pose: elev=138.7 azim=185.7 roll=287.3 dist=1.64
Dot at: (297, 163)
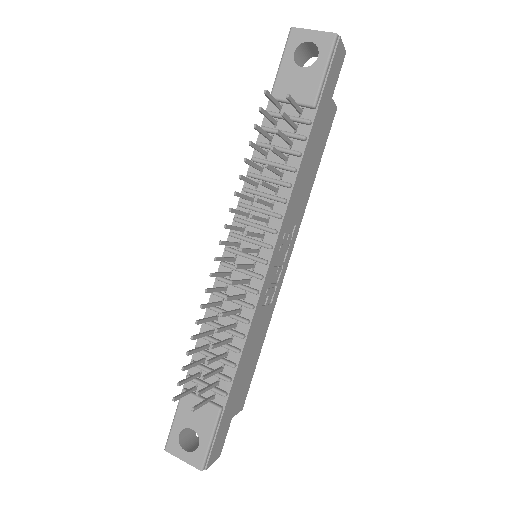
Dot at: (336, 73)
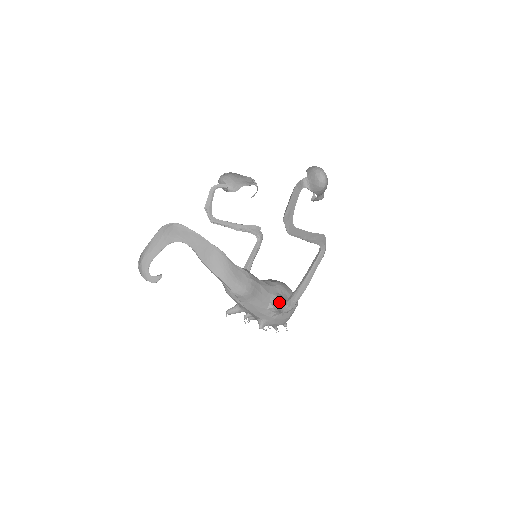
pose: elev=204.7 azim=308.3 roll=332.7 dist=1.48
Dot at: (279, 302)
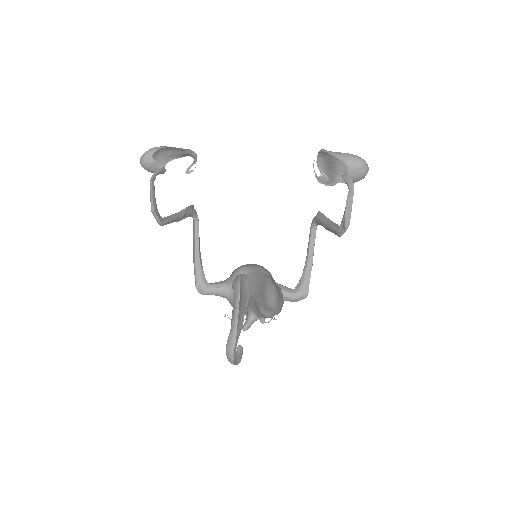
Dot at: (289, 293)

...

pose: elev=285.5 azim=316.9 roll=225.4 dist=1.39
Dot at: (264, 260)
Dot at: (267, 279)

■ Instructions for the task
Swap "dist" for "distance" in the lines between the one containing "pose: elev=204.7 azim=308.3" and the one containing "Dot at: (289, 293)", inclusive, and write out only those lines with nothing else changed. Leave the pictures out.

■ Result
pose: elev=204.7 azim=308.3 roll=332.7 distance=1.48
Dot at: (279, 302)
Dot at: (289, 293)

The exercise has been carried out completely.